Margaret Sanger, "Does Marriage Interfere With a Career?," 25 Sept 1925.
Published article. Source: Winnipeg Free Press Sept. 25, 1926, 15. .
When a women finds that domestic work has become a drab, monotonous business in her life, she is wise if she finds something to do to fill up the gap. The moment she reaches a stage when her husband and children need only 50 per cent. of her creative energy, she is far more loyal to her family if she does something else than if she follows tradition and stays at home and grumbles. Her new work often disciplines a woman to appreciate her home more.
In my own case, my children were still very young when I left them in the case of their grand-mother and went out nursing. I was a trained nurse before I married and when I found that my family could spare me, I left the children in competent hands and went back to work.
Of course young children need their mother a great deal. But children are by nature selfish, and they will let you indulge them as much as you please. It isn’t good for them, though. As a matter of fact, they should be taught by example that a mother is not here merely to be their attendant, but she is a superior being, a personage as well. They have much more respect for her then.
My children were very much interested in the influence I brought home from the outside world, especially the boys. It was unusual for a mother to tell her children about scientific things, and to let them read literature on science; so the boys thought I was a much more wonderful mother than any mother of their friends.
But my little girl resented it when I went away. In the early days she would say to me when I put her to bed: “Mother, must you go out to a lecture tonight?” And if I answered in the affirmative, she would vent her anger on lectures, and cry: “I hate lectures. . . I hate them. . . ” I could easily have remedied her ills by promising not to go and going any way when she was asleep. But I didn’t see why I should lie to her even if she forgot about it the next morning.
But I confess, nevertheless, that when my little girl cried that way it always gave me a dull feeling until I got back home again. And yet, can you see any earthly sense for a mother to stay at home merely to indulge her child?
That is what I had in mind when I said that children were selfish little beings. Whether they need their mother or not, they want her to be near them all the time simply because they want her. To them that is reason enough.

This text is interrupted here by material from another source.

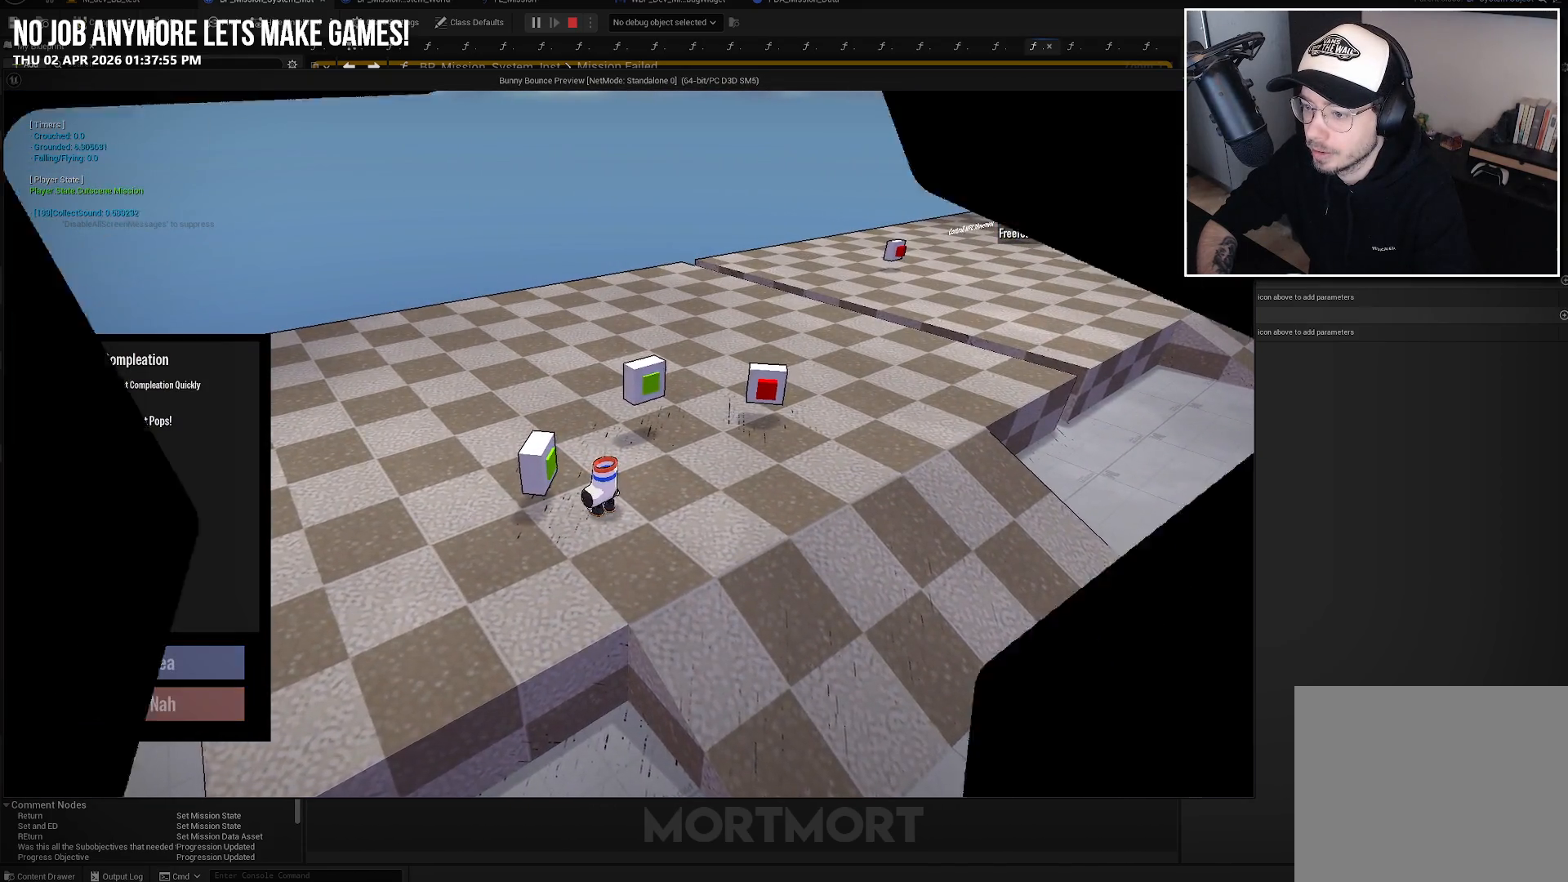
{"buttons": [], "left_stick": "center", "right_stick": "center", "events": []}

Remember, however, that not every marriage permits the woman to behave that way. It depends on the particular case and the kind of husband you marry. Only an intelligent, sensible husband will understand his wife when she wishes to go out and do something else.
Otherwise the man who married a nice, sweet, home-loving girl will consider himself deceived, or at best disillusioned, when he finds out one day after many years that she has professional aspirations too. He isn’t prepared for it and will have none of that nonsense in his own house. Consequently. . . You know what happens then.